By: Ingrid Wentzel, M.S.
Body Positive Personal Training Studio

Many students and clients come to me with a few misconceptions about yoga. One is the idea that doing yoga is all about being or becoming more flexible, but that’s just part of the story. What most of us think of as yoga is a collection of physical postures (or asanas) under the umbrella of Hatha yoga. Their purpose is to align skin, muscles and bones, creating a balance of strength and flexibility. They also open and stretch the spine so that energy can flow more freely. What makes yoga different from other forms of physical exercise is attention to the breath. This helps us to quiet the meanderings of the mind, and to be more present in each moment. Breathing and being present with our own experience leads to greater self-acceptance and less self-judgement as we practice. So, the amount of flexibility you have or don’t have is not the most important thing anymore. That being said, doing yoga on a regular basis actually does make you more stretchy. Check out this study on the physical fitness benefits of practicing three times a week.

The other large misconception about yoga is that it is a religion, or requires adopting or changing beliefs in order to participate. Many base this on the traditional yoga closing salutation, “namaste,” usually done with hands in prayer position. Namaste literally means “I bow to you,” and acknowledges the Divine spark, soul, or simply human similarities we all share. The tradition of yoga has been around for 5000 years or so, and originated in India. The practices and philosophies around the practice were collected into lessons, or sutras, which were written in Sanskrit about 2000 years ago. Hence the use of Sanskrit names for yoga poses. There has been a lot of time for different branches and belief systems to spring forth, and you can find as many different styles of yoga and teaching as there are teachers. Not all teachers use Sanskrit (I’m one of those), while some use chanting, meditation, and breath work and others do not.
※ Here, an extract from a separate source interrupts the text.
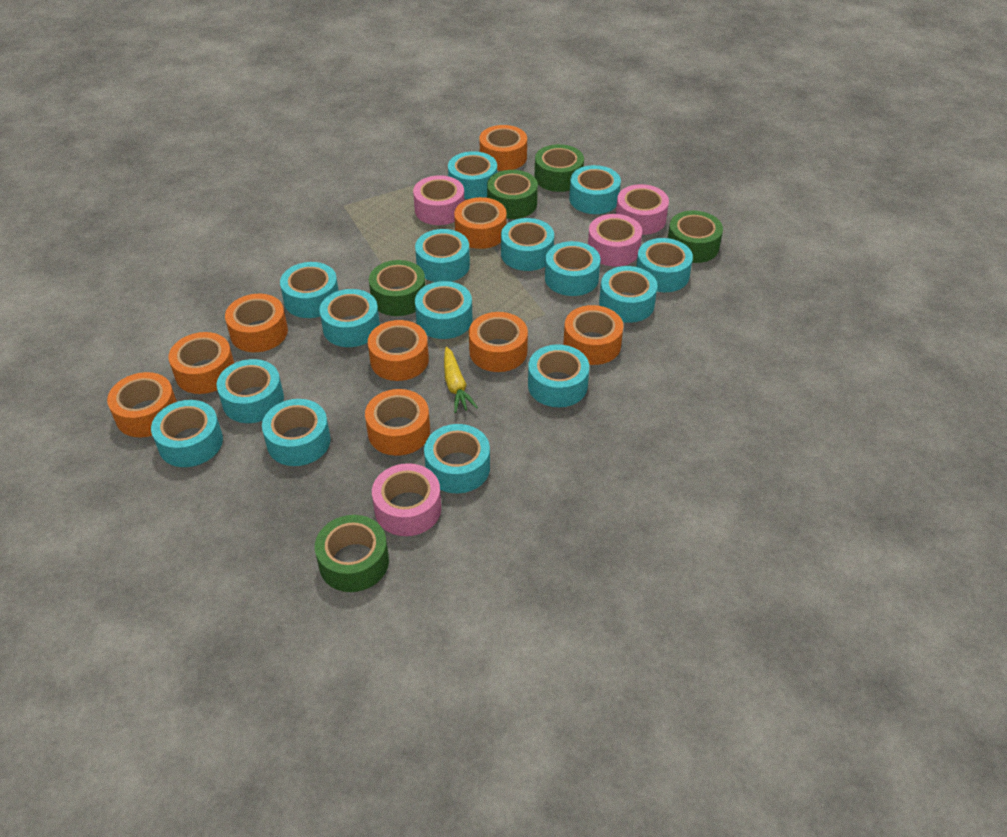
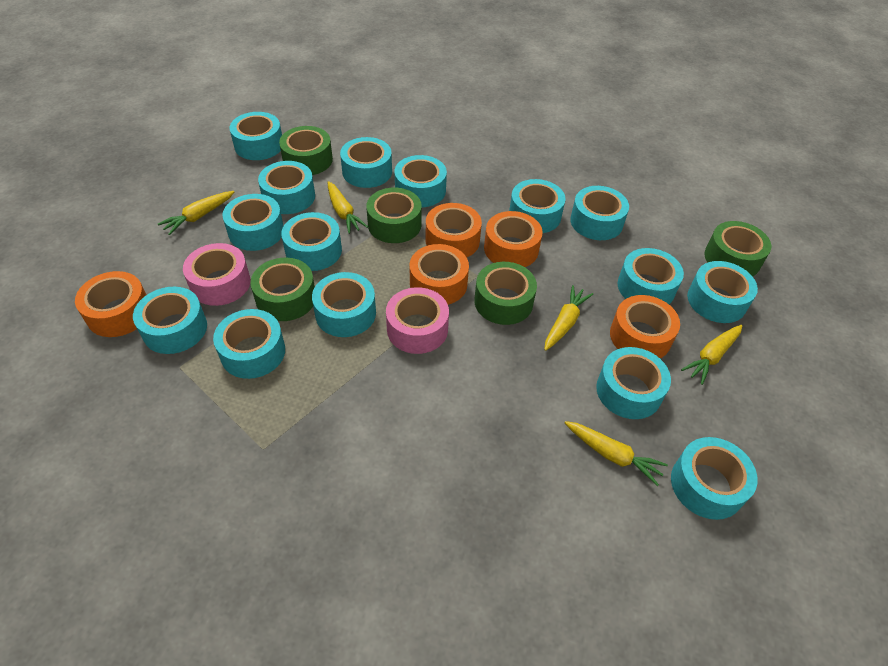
orange tape: 9 -> 5
pink tape: 4 -> 2
yellow carrot: 1 -> 5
Also, yoga asanas are just one of eight separate areas (or limbs) of yoga that include philosophies for health, living with others and achieving higher states of consciousness. More: Many studios offer opportunities to delve deeper into these areas should you so desire.

If you’re looking for a yoga class to try, most studios offer a free introductory class and many offer beginner packages for first time students. What should you look for? I think the most important part is feeling comfortable and welcome. After that, is there a particular emphasis you want, such as yoga to support or enhance cycling or other athletics? A smaller class gives the instructor more time for each student. There should be time for questions and options given for poses so everyone can perform them to their abilities. Whether a class is large or small, to do yoga safely in a class setting, the tone should be one of accepting individual differences, going with the feeling rather than the look of poses, and non-competitiveness. And if you’re looking to find out more on your own terms, there are a number of web based yoga channels and YouTube stations.

I like students to have fun with yoga, especially with unfamiliar movements and challenges that can make many of us feel awkward. I like to create an environment where we can be silly, try new things (and sometimes fail), and know there will be better (and worse) days. Honestly, this often leads to not doing everything I had planned for a class, or changing the pace to spend more time on moves that people want to work on. This kind of flexibility in where the class (or your personal session) goes is at the heart of yoga. Whether doing yoga on your own or in a group, maintaining a sense of being present with your own sensations and, sometimes, emotions, is a way to get the most out of it, and possibly even grow and change.